Vehicle Expenses: The Two Approaches
When a vehicle is used for both business and personal purposes, there are two approaches to claiming vehicle costs through a corporation:
The corporation owns the vehicle: The vehicle is purchased or leased by the corporation, and all vehicle costs — fuel, insurance, maintenance, loan interest or lease payments — are paid by the corporation. The business-use portion is deductible; the personal-use portion creates a taxable employee benefit (a standby charge and operating cost benefit) for the shareholder or employee who uses the vehicle personally.
The individual owns the vehicle: The shareholder or employee owns the vehicle personally and is reimbursed by the corporation for business kilometres driven. The corporation pays a per-kilometre rate (up to the CRA's prescribed rate, which in 2026 is $0.72 per kilometre for the first 5,000 kilometres and $0.66 per kilometre thereafter). Reimbursements at or below the prescribed rate are not a taxable benefit. Reimbursements above the rate create a taxable benefit.
For most architectural practices where the principal uses one vehicle for mixed purposes, the corporation-owned vehicle approach is common — but requires careful tracking of business vs. personal use to calculate the correct employment benefit.
The Logbook Requirement
Regardless of which approach is used, the CRA requires a mileage logbook to support vehicle expense claims. The logbook should record:
• Date of each trip
• Starting and ending odometer readings
• Destination
• Business purpose
Without a logbook, the CRA may disallow vehicle expense claims in their entirety or apply an arbitrary business-use percentage. This is not a documentation formality — it is a requirement that the CRA enforces.
For architects who drive regularly to sites, a digital logbook app (MileIQ and similar tools) makes this straightforward to maintain contemporaneously rather than trying to reconstruct it at year end.
Site Visits vs. Commuting
Travel from a personal residence to a client's office or a project site is generally deductible business travel — because the site or client office is a temporary work location, not a regular place of work. Travel from a personal residence to the architect's own office is commuting, which is not deductible.
This distinction matters for architects who work from both a home office and a studio. Trips from home to the studio are commuting. Trips from home directly to a site or client meeting are business travel.
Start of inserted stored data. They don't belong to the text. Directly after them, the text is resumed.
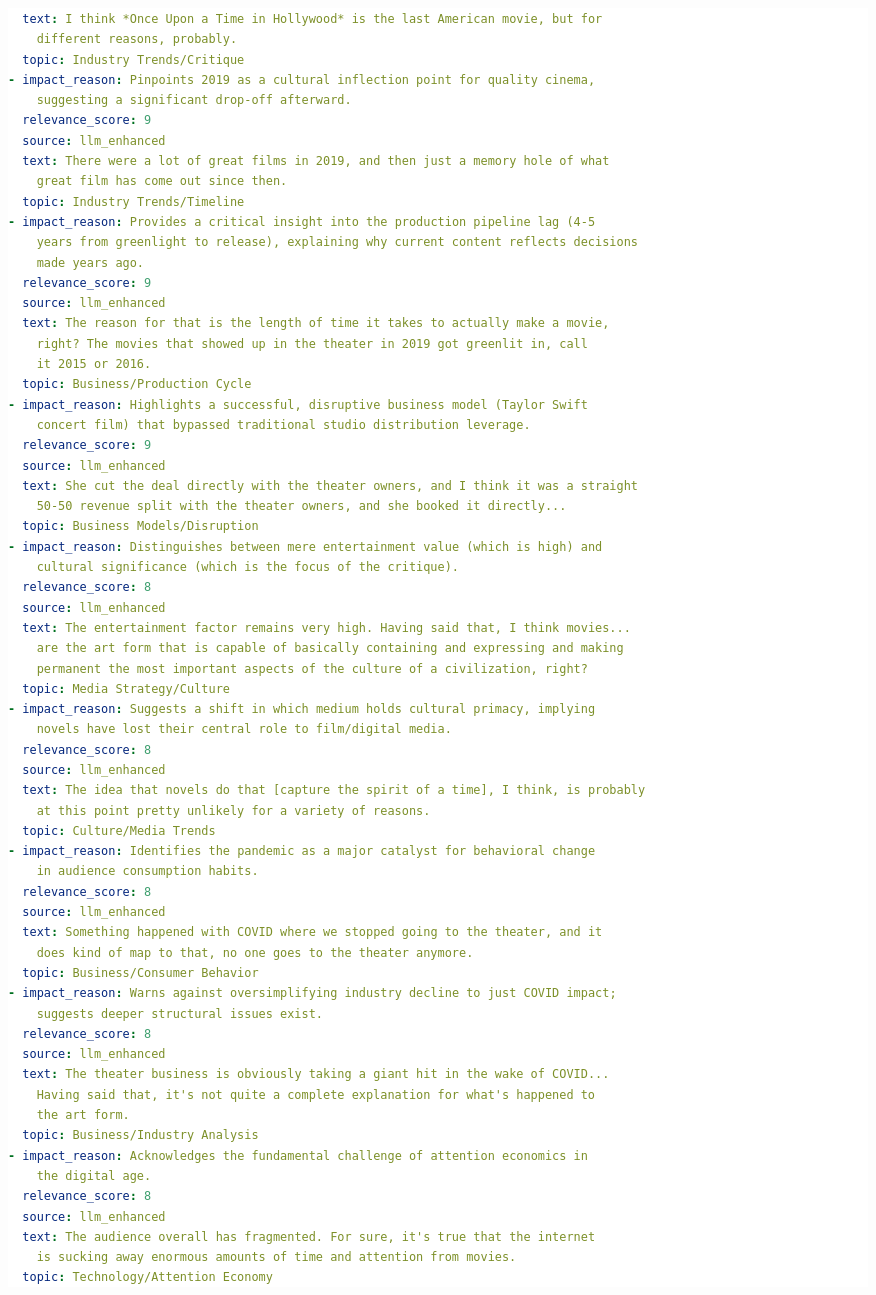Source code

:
 ```yaml
  text: I think *Once Upon a Time in Hollywood* is the last American movie, but for
    different reasons, probably.
  topic: Industry Trends/Critique
- impact_reason: Pinpoints 2019 as a cultural inflection point for quality cinema,
    suggesting a significant drop-off afterward.
  relevance_score: 9
  source: llm_enhanced
  text: There were a lot of great films in 2019, and then just a memory hole of what
    great film has come out since then.
  topic: Industry Trends/Timeline
- impact_reason: Provides a critical insight into the production pipeline lag (4-5
    years from greenlight to release), explaining why current content reflects decisions
    made years ago.
  relevance_score: 9
  source: llm_enhanced
  text: The reason for that is the length of time it takes to actually make a movie,
    right? The movies that showed up in the theater in 2019 got greenlit in, call
    it 2015 or 2016.
  topic: Business/Production Cycle
- impact_reason: Highlights a successful, disruptive business model (Taylor Swift
    concert film) that bypassed traditional studio distribution leverage.
  relevance_score: 9
  source: llm_enhanced
  text: She cut the deal directly with the theater owners, and I think it was a straight
    50-50 revenue split with the theater owners, and she booked it directly...
  topic: Business Models/Disruption
- impact_reason: Distinguishes between mere entertainment value (which is high) and
    cultural significance (which is the focus of the critique).
  relevance_score: 8
  source: llm_enhanced
  text: The entertainment factor remains very high. Having said that, I think movies...
    are the art form that is capable of basically containing and expressing and making
    permanent the most important aspects of the culture of a civilization, right?
  topic: Media Strategy/Culture
- impact_reason: Suggests a shift in which medium holds cultural primacy, implying
    novels have lost their central role to film/digital media.
  relevance_score: 8
  source: llm_enhanced
  text: The idea that novels do that [capture the spirit of a time], I think, is probably
    at this point pretty unlikely for a variety of reasons.
  topic: Culture/Media Trends
- impact_reason: Identifies the pandemic as a major catalyst for behavioral change
    in audience consumption habits.
  relevance_score: 8
  source: llm_enhanced
  text: Something happened with COVID where we stopped going to the theater, and it
    does kind of map to that, no one goes to the theater anymore.
  topic: Business/Consumer Behavior
- impact_reason: Warns against oversimplifying industry decline to just COVID impact;
    suggests deeper structural issues exist.
  relevance_score: 8
  source: llm_enhanced
  text: The theater business is obviously taking a giant hit in the wake of COVID...
    Having said that, it's not quite a complete explanation for what's happened to
    the art form.
  topic: Business/Industry Analysis
- impact_reason: Acknowledges the fundamental challenge of attention economics in
    the digital age.
  relevance_score: 8
  source: llm_enhanced
  text: The audience overall has fragmented. For sure, it's true that the internet
    is sucking away enormous amounts of time and attention from movies.
  topic: Technology/Attention Economy
```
Where the architecture firm's principal place of business is the home office (as is common in solo practices), travel from home to any client location or site is generally business travel.
Air Travel, Hotels, and Client Entertainment
For travel that involves flights, hotels, and similar costs — travel to a project in another city, attendance at a client presentation, or visits to a construction site during the build phase — the same "purpose of earning income" test applies. Business travel costs are deductible. Personal vacations, even if a site visit is squeezed in, do not transform the trip into a business expense.
Meals during business travel are deductible at 50% — the standard limitation on meals and entertainment under section 67.1 of the Income Tax Act. Accommodation and transportation during genuine business travel are deductible at 100%.
Client entertainment — meals with a client, event tickets, hospitality — is deductible at 50% where there is a clear business purpose connected to earning income. Social meals without a specific business connection are not deductible.
When to Speak With a CPA
Architects with significant vehicle and travel expenses benefit from reviewing their documentation practices with a CPA. Many architectural practices under-claim legitimate travel because they lack a consistent logbook and are uncertain about what qualifies. Others over-claim by including personal travel that does not meet the income-earning test. Neither outcome is optimal.